Work item
Determine the number of lines in the data below that contain the string "linejoin", and respond with that number alone.

Records from a data collection
┄┄┄┄┄┄┄┄┄┄

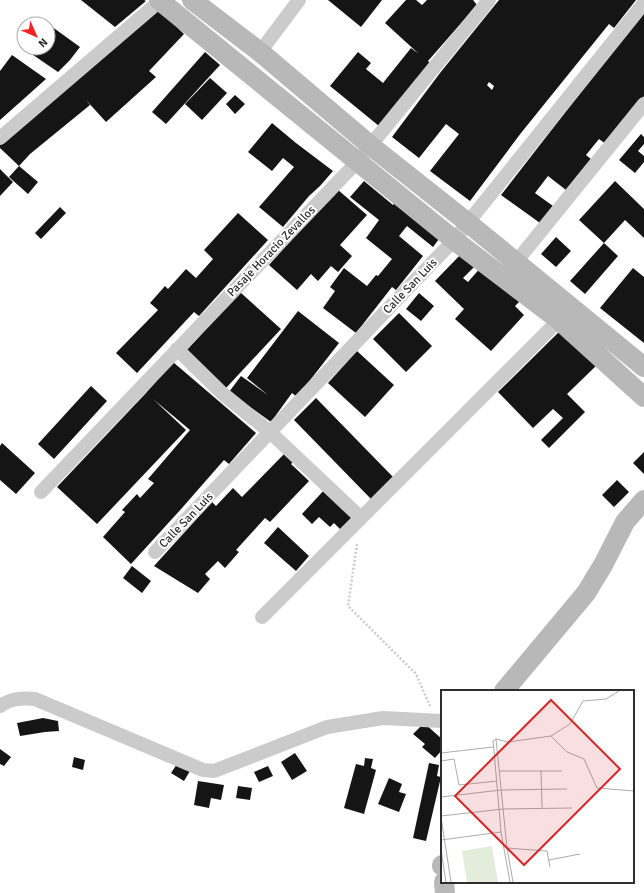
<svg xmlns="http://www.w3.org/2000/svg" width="644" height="893" viewBox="0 0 644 893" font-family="Signika,sans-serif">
  <rect width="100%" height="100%" fill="#fff"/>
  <!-- building -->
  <path fill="#151515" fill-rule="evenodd" d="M81,0H144L146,1L115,27Z
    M328,0H382L361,27Z
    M406,0H416L422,5L427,0H473L477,5L428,61L430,63L379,126L330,86L358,52L371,63L366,69L383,83L411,48L419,54L385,23Z
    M499,0H636L614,28L609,24L521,133L470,201L430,171L459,134L446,124L419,158L392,137L440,73ZM489,82L494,86L492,90L487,85Z
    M157,8L184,34L149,71L156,77L106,122L86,100L90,105L30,154L19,166L38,182L28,194L9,177L19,166L0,148V145L9,135Z
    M644,11V96L606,144L599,139L586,155L591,159L566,190L548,176L535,193L553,206L540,223L501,195Z
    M44,21L80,47L70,60L58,72L20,46L24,41V48H48V24H41Z
    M205,52L220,65L166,124L152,112Z
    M12,55L46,79L0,120V71Z
    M210,78L227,93L202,120L185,104Z
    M235,95L245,104L235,114L226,104Z
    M272,123L296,143L333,171L320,186L309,196L283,227L259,207L294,167L283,158L272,171L248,152Z
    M641,134L644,137V144L638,151L644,156V162L635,173L619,160Z
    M0,169L13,182L0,196Z
    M364,181L393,205L396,200L439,239L433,247L407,226L399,236L423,256L396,290L392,287L356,333L323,308L335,291L330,287L344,268L367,286L376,275L378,276L392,259L366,238L379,220L350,197Z
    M615,181L644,209V238L625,220L604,243L618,256L585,294L570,281L604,243L579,220Z
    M337,189L367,215L340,245L352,256L338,272L331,266L318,281L311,274L297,290L269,265Z
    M60,207L66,213L41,239L35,233Z
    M238,213L268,240L199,316L194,312L137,373L116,353L158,310L150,303L165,286L168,289L186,269L196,278L213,259L204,250Z
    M556,237L571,251L556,267L541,254Z
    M462,253L475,266L463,278L468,282L482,266L520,301L515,306L524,315L491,351L455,319L464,309L435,281Z
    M633,268L644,277V343L600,308Z
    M240,292L281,329L226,388L186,351Z
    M419,293L434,306L421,321L406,309Z
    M298,311L339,343L297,397L292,393L271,422L229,392L241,376L268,395L247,378Z
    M399,313L432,346L406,372L373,339Z
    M563,328L598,364L567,394L585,412L549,448L541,440L563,418L553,409L533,428L498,392Z
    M357,351L394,385L365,417L328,383Z
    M173,362L256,433L229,464L224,460L182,508L131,564L103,537L125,512L122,510L137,494L140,498L154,483L148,479L190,430L153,399L186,430L97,524L57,487L146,393Z
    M91,386L107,401L54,459L38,444Z
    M316,398L393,477L371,499L294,420Z
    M2,443L35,473L16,494L0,480V446Z
    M644,452V474L633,463Z
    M285,453L294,461L291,464L309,481L270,522L265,518L236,550L239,552L225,568L218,561L205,574L210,579L198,593L154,566L212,502L216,506L233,488L242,497Z
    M617,480L629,492L614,507L602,495Z
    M326,488L353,516L340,529L334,523L330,527L319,517L312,524L302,514Z
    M278,527L309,556L296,571L264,543Z
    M132,566L151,581L142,593L123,578Z
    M43,718L58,721L59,731L45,732L20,736L17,723Z
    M424,723L442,739V750L435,758L422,747L425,744L413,734Z
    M0,749L11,757L4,766L0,764Z
    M295,753L307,771L292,780L281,762Z
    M74,757L85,760L83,770L72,767Z
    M365,758L373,759L371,768L376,770L364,814L344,808L356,764L364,766Z
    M429,763L439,765L437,776L441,777L426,841L413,838Z
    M177,764L190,771L184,781L171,773Z
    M268,766L273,776L259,782L254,772Z
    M389,778L402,784L399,792L406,794L399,812L378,804Z
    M198,781L224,785L221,800L211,798L209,808L194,805Z
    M238,786L252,788L250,800L236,798Z"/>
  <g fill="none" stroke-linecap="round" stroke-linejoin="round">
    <!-- path -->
    <path stroke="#cbcbcb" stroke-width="2.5" stroke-dasharray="2 2" stroke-linecap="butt" d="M357,544L348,606L416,674L430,706"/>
    <!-- street -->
    <path stroke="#cbcbcb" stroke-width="14" d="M260,52L299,0
      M0,138L161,0
      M516,262L644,104
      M177,349L222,393L270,432L361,518
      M41,492L357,162L489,0
      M155,552L454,240L644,3
      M262,617L565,314
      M0,706C11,698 22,698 35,699L203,770L214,771L327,727L383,718L442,721"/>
    <!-- secondary -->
    <path stroke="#b8b8b8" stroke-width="20" d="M159,0L454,240L559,320L644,397
      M192,0L260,52L371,146L467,222L644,367
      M504,691L586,593L603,565L625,522L644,500
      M442,865V866
      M444,882L445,893"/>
  </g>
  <g text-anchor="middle" stroke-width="4" stroke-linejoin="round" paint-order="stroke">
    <!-- street labels -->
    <g font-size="12" fill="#2e2e2e" stroke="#fff">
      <text transform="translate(271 251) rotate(-46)" y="4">Pasaje Horacio Zevallos</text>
      <text transform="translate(410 286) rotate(-46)" y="4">Calle San Luis</text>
      <text transform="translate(186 520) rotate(-46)" y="4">Calle San Luis</text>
    </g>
  </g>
  <!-- overview -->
  <g transform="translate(441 690)">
    <rect width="193" height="193" fill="#fff"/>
    <path d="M51,156L57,192H26L21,161Z" fill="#e3eddb"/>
    <path fill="none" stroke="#ababab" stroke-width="1" d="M110,46L126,62L143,69L156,98L193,101M55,49L52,51L53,61L60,142L69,192M55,49L66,158L72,192M55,49L67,52L110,46L129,34L142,11L165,9L178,1M0,63L52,57M0,71L13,69L18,95L56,91M58,81H121M100,81L101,118M0,107L60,100L126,99M0,126L62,119L131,118M0,127L10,192M0,150L60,142M65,158L106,161L109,177M0,160L5,192M108,170L139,164"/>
    <path fill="#d62828" fill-opacity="0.15" stroke="#d62828" stroke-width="2" d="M110,10L179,79L83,175L14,106Z"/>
    <rect width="193" height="193" fill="none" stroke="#2e2e2e" stroke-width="2"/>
  </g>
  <!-- north arrow -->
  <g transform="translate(36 36) rotate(135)"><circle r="19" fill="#ffffff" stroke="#ababab"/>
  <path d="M0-3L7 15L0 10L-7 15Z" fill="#f32522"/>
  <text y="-6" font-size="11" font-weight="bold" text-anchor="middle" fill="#2e2e2e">N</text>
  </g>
</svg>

┄┄┄┄┄┄┄┄┄┄

Worked solution
2